04-24-2015 02:09 AM
I am looking for a NI hardware/fpga/RIO solution for PID controller
Basically, I want to implement a PID controller algorithm in a standalone hardware. The input of the H/W should be a reference voltage, and a measured (feedback voltage), and the output should be a analog voltage which the PID controller algorithm calculates
Could I use N 783x R series or any NI FPGA/RIO module? The PID controller should be implemented and run in H/W, not on the PC
04-24-2015 02:59 PM
Hey splee,
There is a lot of NI hardware that can do what you are talking about. To help narrow it down a bit, I've got a few questions for you
- Do you have any sort of ruggedness or temperature range needs?

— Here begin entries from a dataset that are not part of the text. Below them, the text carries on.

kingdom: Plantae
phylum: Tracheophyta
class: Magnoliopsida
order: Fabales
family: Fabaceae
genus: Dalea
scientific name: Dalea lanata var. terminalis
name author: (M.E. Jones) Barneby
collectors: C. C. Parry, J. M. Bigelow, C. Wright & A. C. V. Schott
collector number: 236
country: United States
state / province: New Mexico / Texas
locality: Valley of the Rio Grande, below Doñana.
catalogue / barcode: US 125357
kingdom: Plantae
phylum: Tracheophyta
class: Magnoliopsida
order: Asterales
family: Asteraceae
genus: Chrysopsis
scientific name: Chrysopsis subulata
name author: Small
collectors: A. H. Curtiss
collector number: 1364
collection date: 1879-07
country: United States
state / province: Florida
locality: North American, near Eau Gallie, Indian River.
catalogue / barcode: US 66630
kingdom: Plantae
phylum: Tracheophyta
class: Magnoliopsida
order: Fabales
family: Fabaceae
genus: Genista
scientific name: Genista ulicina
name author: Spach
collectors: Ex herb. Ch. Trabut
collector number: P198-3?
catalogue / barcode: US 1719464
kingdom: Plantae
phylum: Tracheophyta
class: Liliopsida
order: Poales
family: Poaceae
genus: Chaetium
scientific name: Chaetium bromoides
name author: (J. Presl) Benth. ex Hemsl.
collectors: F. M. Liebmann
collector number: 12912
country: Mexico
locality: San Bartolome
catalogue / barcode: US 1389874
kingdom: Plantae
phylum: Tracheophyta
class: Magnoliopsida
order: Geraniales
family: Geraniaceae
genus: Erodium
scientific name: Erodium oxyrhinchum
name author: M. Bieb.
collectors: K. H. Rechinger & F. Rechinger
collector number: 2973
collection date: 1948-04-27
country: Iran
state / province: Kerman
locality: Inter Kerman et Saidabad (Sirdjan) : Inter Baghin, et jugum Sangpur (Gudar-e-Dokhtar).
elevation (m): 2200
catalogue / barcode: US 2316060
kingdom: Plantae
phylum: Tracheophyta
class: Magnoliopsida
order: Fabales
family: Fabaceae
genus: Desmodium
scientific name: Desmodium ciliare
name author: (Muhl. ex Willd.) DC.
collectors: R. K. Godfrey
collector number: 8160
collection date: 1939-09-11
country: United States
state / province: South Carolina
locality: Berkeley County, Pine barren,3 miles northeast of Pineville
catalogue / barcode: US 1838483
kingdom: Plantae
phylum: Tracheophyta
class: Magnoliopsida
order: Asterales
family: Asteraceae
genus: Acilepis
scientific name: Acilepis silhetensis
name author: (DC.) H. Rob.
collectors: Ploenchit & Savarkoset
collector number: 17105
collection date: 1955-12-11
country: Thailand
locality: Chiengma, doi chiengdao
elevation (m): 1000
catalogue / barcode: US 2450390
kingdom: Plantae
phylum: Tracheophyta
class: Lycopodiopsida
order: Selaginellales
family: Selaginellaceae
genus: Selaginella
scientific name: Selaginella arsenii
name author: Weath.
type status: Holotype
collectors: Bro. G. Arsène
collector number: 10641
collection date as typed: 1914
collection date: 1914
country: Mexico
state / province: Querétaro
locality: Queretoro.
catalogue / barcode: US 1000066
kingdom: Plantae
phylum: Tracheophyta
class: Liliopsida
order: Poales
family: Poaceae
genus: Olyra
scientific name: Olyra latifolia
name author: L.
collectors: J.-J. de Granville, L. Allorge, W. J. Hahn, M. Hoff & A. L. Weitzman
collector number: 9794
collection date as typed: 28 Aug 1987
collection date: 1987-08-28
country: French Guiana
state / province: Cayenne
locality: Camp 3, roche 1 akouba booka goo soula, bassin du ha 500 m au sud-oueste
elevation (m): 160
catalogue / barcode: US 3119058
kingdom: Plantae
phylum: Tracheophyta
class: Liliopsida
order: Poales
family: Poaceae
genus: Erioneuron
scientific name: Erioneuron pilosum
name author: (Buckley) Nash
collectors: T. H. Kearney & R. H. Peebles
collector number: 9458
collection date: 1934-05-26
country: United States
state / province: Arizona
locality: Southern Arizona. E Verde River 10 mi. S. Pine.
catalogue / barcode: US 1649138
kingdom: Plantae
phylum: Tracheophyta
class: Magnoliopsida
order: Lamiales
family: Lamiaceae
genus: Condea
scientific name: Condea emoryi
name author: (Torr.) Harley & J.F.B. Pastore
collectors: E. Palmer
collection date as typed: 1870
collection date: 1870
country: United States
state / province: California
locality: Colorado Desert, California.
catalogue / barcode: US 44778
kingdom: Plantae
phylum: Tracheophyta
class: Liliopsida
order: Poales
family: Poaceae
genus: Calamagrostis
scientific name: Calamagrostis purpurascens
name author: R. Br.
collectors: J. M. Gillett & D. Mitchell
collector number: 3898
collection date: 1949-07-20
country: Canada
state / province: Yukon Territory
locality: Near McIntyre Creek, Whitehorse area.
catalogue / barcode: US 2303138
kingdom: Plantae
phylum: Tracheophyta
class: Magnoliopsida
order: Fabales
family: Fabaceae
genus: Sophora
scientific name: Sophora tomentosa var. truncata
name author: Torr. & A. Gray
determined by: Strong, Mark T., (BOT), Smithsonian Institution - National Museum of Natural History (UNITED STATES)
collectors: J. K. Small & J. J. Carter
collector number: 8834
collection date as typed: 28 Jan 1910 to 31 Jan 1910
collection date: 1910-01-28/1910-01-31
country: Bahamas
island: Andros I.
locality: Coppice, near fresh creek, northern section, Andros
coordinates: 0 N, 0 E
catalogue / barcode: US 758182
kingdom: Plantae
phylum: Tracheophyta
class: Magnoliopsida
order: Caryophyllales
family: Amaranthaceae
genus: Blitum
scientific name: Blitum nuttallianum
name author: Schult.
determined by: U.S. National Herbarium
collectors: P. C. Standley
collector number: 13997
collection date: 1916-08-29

- Do you have any sort of form factor constraints?
- Do you plan on doing any sort of processing or monitoring on the host machine, or is your application entirely contained in the FPGA.
- What kind of analog accuracy do you need? What's the voltage range?
- What kind of loop rates do you need to hit?
- Do you want to connect an HMI?
If you can answer some of those questions, we can narrow in on some products for you to look at.
Thanks!
Sebastian
04-25-2015 04:16 AM
Hi Sebastian,
I checked the pricing for CompactRIO, they are very expensive 😞 And single-board RIO are only sold at OEM quantities. So I think these two options are out.
Here are my answers to your question:
- no ruggedness or temperature requirement
- no form factor constraint
- no processing or monitoring on the host. PID algorithm, I/O processing should be all standalone
- 0~12V
- sampling loop ~10KHz
- no HMI needed
Thanks..
04-25-2015 11:12 AM
Can NI 9381 + cRIO 9063 do the job?
04-28-2015 01:23 PM
Why not just purchase a COTS PID controller for $100-$200? No programming (other than autotuning) required along with setup commissioning?
-AK2DM
04-28-2015 03:18 PM
AK2DM, that was my second thougth too....
my first one was something like this (still an analog kid 😄 )
04-30-2015 02:24 AM
Hi,
What is a COTS PID controller? Where can I buy it?
04-30-2015 08:37 AM
04-30-2015
10:08 AM
- last edited on
02-10-2025
05:46 PM
by
Content Cleaner
If you only want to use the FPGA, you could look at using one of the ethernet expansion chassis like the NI 9147 along with a suitable C Series module or two. The NI 9381 looks good, except that it's only 0 to 5 V.